Rwandan Call and Response is some of the most ground breaking Call and Response in the World, because they don’t actually speak a language. They just make African sounding noises, and then respond with other African sounding noises. It’s art in it’s purest form. It doesn’t matter what is being said, but only the way in which it is being said. The raw human intention that lies beneath the sounds.
So anyway, this video is still totes undergroundballs and only has about 12,000 hits at the mo. But it’s rumored that the kid in the middle (Gahiji Hakizimana) has been scouted by Jay-Z, and is soon to be signed to Def Jam, and so he’s going to be fucking huge. DJ Wristy has already put his hand up to do a dub-step remix of this particular track. So now you can tell you friends that you heard him here first on TheVine, thanks to two guys who we would rather you didn’t mention, because we want to stay underground.
3. Breaded Cats
WARNING! If you were eating a slice of bread, and thinking that it would look really good with your cats face through it, then don’t bother, because it’s already been done to death. If you haven’t heard of cat breading, then you’ve probably been living under a fucking rock. But since there are so many people living under rocks these days, we figured that we better put it in the mainstream media to make sure that people know that it is NO LONGER COOL.
Yarh, I know that it’s disappointing, because it is totally fun to put your cats face through foods, but yarh. About 1 million people around the world already beat you to it.

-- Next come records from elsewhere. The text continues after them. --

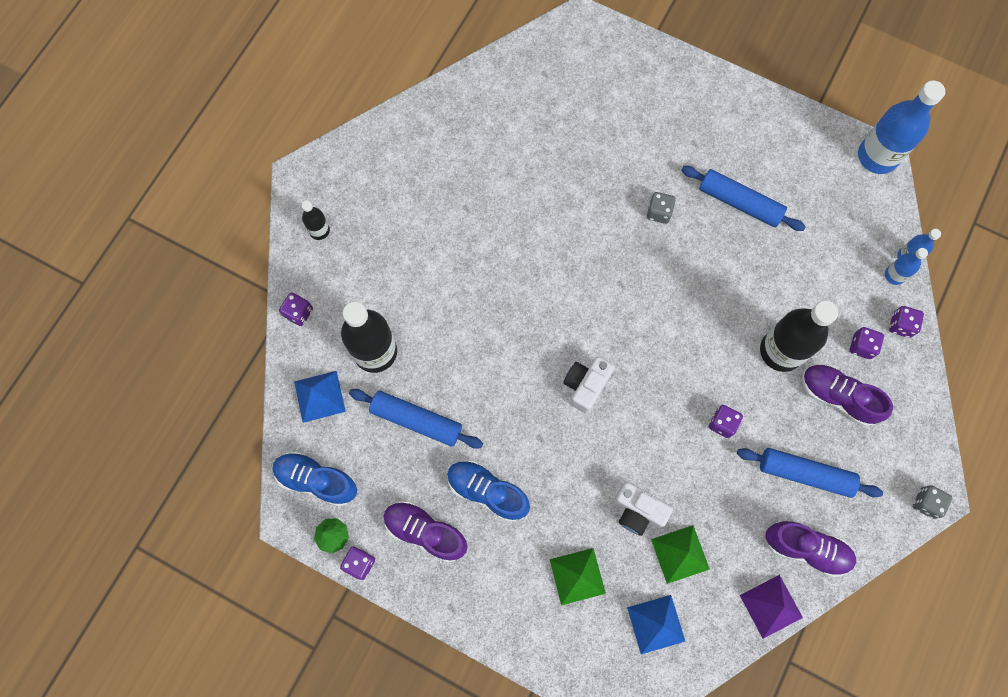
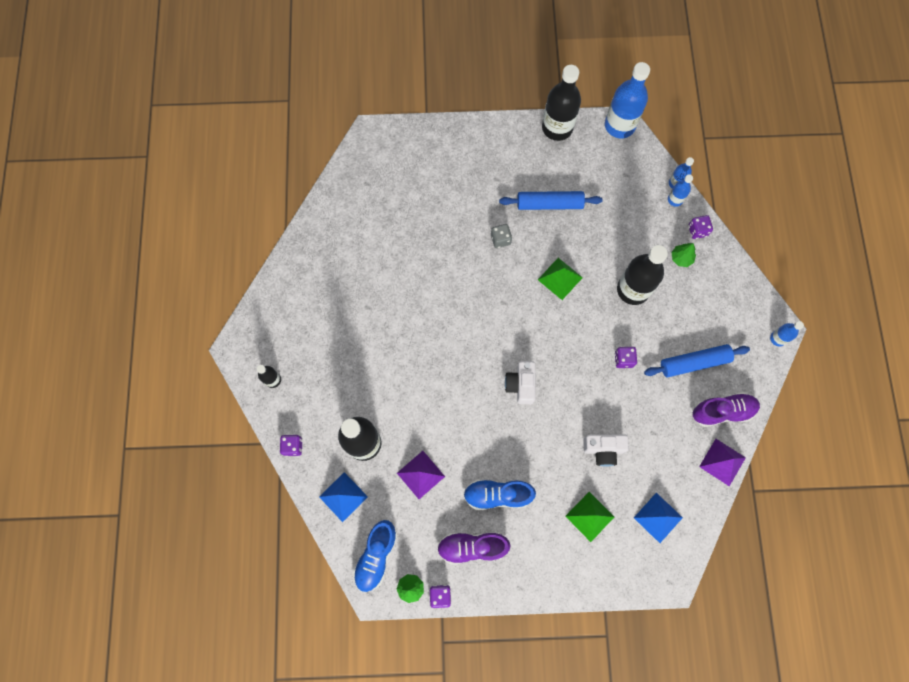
camera: 30 degrees left, 0 degrees up
(317, 480) = (376, 556): blue shoe -> blue shoe turned 60 degrees counterclockwise
(416, 420) = (421, 474): blue rolling pin -> purple pyramid
(680, 554) = (646, 462): green pyramid -> green pyramid (560, 278)
(800, 121) = (557, 128): none -> black bottle
(837, 397) = (685, 300): purple shoe -> none
(861, 346) = (681, 258): purple dice -> green tree
(926, 503) = (778, 338): grey dice -> blue bottle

We would also like to say, that there can be dangers associated with cat breading. Adrian and I used to have this beautiful little hairless Sphinx called Sid Vicious, and one day we got heaps stoned and tried to bread him (obviously back before everyone was doing it) but it all went wrong. Sid started getting totes bloated (which was really funny at the time because we were so stoned) but then he didn’t shit for about a week and we got totes worried. We meant to take Sid to the vet, but then Justin Hemmes invited us to this private party at the Ivy Pool and we didn’t go because the Ivy Pool is full of stuck up wankers, but we got invited to this other party down at the White Revolver, and we totally forgot about Sid. When we got home after a three day bender, Sid was suddenly dead. It turned out that Sid was gluten intolerant, and since we always fed him our leftovers (and we never eat gluten ourselves) we never had the chance to find out.
Anywaysies, if you have never seen Cat Breading, have a looksie, and laugh about how stupid the cats look with bread on their faces, but remember not to do it yourself, because it’s not cool any more.
4. Man with Horse Head Plays Piano
The best thing about this next vidsie, is that it is TOTES underground. At the point of posting this article, it only has about 140 hits. It’s a vidsie of a man with a horse head playing the piano.
If you don’t want to see that, then there is something wrong with you. You are clinically insaarn. It’s amaze because he’s got a horse head, but he’s got a human shirt, and human hands, and he’s playing a piano. It is true art, at the highest level.
There is nothing else that I have to say about this video.
And that’s it for this month. I know that it’s called “Dom and Adrian Pick 5” but we only feel like picking 4, because nobody tells us what to do. If we wanna break the mould, then we’ll break the fucking mould. And we’ll do it before the mould has even set. This is the very first week of “Dom and Adrian Pick 5” and we’re already turning TheVine on its head. Imagine what will happen next month. Who knows what we’ll do, or if we’ll even submit an article at all. Sorry for having a go at life and for having better things to do than write articles. You better get used to it.